I began by getting a clear non-instrumental sense of the therapeutic relationship on the table. I then stressed that we can use the idea of 'internal - mutually implicating - relations' to characterise the kind of relationship we find in a therapeutic relationship. When we are open to one another in such a way as to make ourselves visible to the other's ethical recognition of us, then we are related internally and then the transformative work of therapy may begin. Now we take the other's reactions to us as providing more than information about ourselves. Rather it's in your true pity that I find myself; in your moral challenge to me that I understand my thoughtless selfishness; it's here that I can now become myself. Yet whilst this relationship between us is internal in form, like the black circle to the white disc within, it's not one of identity. Far from it: to be real your loving recognition of me must honour me as truly separate from you - as a being with his own character, own inner life, own needs, own form of experience.

And all this, I suggest, helps us grasp what it is that 'treatment' talk misses by way of an apt characterisation of the essential form of a therapeutic relationship.
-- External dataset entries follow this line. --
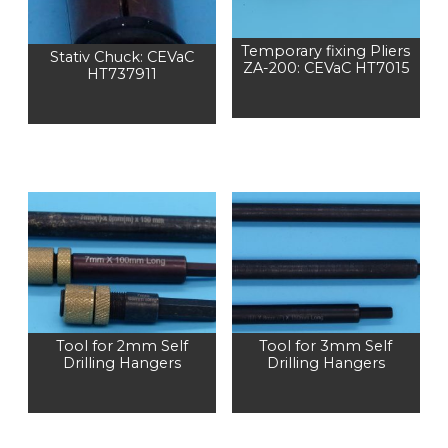
Temporary fixing Pliers
Stativ Chuck: CEVaC
ZA-200: CEVaC HT7015
HT737911
Tool for 2mm Self
Tool for 3mm Self
Drilling Hangers
Drilling Hangers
It tends us toward supposing that we and the patient do well to both direct our attention to something extrinsic to the therapeutic relationship, to something called 'the problem', 'the illness', 'the symptom'. But the very 'symptoms' that bring patients to psychotherapy are a product of a failure of personal being - a failure to receive, or a chronic shying away from receiving, recognition. And it's in providing the requisite recognition that we meet our patient, and its in this recognition that he meets himself and so may now pick up afresh the task of being a person in the world. It is, we might say, precisely in our treating him as a human being that the lie is given to the idea that what he needs is something called treatment.